Case Summary
A 43 year-old Scottish self-employed carpenter presented to Endocrinology Clinic in 2019 for management of polyostotic fibrous dysplasia. He migrated to Australia in 2012 and had a medical history of polyostotic fibrous dysplasia since childhood.
Multiple skeletal sites including both lower limbs, left clavicle, left sided ribs, proximal humerus, scapula, and skull were involved. These resulted in complications of severe restrictive ventilatory defects from the left thoracic cage deformity, dilated cardiomyopathy with ejection fraction of 46% and compression of the left superior vena cava and internal jugular vein. His main symptoms were dyspnoea on exertion, severe pain around left clavicle especially in the context of carpentry work. Pertinent examinations findings included facial asymmetry, a large rounded bony lesion on the left clavicle and oedematous left upper limb. (Figure 1).

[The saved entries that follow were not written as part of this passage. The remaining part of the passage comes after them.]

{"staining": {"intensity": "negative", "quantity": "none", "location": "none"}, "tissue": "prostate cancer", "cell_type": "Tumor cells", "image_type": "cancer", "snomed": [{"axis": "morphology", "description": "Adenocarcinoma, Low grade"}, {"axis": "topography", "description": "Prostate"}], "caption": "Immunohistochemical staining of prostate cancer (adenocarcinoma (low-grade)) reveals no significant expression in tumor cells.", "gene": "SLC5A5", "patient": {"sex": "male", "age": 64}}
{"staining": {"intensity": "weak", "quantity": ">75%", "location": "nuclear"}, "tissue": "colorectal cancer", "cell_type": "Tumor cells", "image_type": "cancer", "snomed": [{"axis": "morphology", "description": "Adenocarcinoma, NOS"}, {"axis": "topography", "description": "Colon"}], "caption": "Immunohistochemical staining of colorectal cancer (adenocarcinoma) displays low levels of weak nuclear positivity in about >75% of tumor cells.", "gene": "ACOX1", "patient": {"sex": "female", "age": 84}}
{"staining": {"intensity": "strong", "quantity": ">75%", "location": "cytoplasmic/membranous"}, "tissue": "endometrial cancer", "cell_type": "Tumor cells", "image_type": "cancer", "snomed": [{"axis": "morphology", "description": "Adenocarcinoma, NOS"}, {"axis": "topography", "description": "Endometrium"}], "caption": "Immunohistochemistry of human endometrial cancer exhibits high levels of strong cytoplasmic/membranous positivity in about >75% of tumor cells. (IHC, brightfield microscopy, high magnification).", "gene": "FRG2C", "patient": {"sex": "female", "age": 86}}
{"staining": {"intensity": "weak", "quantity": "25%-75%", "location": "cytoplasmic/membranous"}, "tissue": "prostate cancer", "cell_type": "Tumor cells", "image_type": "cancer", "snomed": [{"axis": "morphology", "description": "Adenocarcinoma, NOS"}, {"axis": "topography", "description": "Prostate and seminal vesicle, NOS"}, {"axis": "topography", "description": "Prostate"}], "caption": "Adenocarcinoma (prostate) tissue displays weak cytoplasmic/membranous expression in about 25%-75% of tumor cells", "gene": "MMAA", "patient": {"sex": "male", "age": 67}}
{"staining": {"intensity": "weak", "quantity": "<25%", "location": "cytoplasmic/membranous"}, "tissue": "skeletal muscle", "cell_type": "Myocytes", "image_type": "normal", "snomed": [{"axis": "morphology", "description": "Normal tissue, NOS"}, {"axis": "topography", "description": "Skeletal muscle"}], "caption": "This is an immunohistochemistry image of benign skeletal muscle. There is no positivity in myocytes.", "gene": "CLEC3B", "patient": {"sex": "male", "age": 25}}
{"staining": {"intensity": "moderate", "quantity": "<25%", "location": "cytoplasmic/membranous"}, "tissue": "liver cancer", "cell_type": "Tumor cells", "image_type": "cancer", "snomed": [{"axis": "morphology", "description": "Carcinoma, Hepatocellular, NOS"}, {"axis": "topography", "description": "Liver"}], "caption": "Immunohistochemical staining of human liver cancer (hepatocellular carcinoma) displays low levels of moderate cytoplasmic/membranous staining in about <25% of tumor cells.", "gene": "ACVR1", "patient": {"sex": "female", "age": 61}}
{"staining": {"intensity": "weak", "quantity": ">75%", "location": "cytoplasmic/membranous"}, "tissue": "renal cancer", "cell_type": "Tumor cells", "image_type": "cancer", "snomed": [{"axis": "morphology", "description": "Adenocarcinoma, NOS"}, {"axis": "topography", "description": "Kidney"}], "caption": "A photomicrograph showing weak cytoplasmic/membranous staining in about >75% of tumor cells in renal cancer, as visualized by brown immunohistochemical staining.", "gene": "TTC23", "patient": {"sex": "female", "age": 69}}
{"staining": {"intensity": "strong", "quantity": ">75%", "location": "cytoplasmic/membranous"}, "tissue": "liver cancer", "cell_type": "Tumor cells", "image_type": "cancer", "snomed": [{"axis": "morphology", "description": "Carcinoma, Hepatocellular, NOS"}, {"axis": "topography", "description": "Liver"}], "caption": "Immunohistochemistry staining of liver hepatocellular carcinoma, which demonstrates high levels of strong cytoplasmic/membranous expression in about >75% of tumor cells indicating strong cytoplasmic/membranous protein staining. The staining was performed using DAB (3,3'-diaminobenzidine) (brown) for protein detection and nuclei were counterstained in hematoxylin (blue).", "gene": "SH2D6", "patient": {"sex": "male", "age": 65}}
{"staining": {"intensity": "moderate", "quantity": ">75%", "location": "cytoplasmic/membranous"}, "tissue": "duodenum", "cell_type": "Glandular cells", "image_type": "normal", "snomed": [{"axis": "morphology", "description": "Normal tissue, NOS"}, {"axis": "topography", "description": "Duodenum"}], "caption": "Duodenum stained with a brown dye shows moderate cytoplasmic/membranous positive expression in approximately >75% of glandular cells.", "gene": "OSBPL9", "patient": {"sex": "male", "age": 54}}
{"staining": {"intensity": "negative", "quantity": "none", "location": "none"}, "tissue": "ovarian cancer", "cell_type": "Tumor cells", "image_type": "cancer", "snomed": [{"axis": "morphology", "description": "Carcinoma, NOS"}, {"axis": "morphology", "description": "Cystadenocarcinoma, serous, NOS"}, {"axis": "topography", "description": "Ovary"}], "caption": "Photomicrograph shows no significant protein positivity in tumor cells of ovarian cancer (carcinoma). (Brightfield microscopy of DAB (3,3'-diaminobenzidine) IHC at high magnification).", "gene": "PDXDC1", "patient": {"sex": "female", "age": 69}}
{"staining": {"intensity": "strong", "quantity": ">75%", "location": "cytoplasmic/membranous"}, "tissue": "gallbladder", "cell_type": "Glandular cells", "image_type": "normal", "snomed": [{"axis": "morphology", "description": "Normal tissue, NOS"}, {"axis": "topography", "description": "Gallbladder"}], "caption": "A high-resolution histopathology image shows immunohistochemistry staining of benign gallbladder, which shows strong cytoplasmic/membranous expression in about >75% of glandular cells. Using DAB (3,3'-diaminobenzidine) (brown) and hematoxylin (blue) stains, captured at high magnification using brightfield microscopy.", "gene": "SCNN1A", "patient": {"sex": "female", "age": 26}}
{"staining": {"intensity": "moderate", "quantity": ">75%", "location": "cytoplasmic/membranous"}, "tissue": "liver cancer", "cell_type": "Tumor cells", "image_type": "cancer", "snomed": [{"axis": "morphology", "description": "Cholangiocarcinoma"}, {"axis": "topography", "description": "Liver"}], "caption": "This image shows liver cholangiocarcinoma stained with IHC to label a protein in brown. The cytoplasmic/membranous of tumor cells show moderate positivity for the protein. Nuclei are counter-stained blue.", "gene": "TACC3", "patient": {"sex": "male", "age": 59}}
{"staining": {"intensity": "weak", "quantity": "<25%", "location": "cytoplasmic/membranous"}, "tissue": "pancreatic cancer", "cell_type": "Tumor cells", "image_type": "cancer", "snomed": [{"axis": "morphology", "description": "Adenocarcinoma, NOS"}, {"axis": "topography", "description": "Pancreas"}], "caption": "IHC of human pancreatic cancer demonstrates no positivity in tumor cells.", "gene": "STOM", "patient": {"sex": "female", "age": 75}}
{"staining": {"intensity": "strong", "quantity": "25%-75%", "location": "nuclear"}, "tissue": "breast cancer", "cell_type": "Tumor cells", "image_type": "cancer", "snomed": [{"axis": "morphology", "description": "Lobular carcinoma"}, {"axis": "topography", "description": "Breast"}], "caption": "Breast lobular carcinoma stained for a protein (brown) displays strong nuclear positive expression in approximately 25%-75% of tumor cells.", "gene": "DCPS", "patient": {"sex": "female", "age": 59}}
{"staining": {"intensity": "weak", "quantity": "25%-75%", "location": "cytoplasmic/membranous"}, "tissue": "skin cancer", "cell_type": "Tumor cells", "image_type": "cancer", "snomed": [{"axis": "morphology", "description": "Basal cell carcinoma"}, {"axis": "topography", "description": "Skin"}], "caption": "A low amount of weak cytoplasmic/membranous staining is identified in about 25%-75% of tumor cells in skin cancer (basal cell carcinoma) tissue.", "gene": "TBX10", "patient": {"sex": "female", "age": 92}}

His fasting metabolic bone study at initial endocrinology assessment (Table 1) demonstrated ALP of 466U/L (30-110unit/L) and elevated bone turnover markers (CTX 2590ng/L [100-600ng/L]). There was no evidence of renal phosphate wasting. His FEV1 was of 49% with reduced lung volumes. The biopsy of the left clavicle showed no malignant cells on histopathology in 2014 and 2017 but did show fibrous tissue.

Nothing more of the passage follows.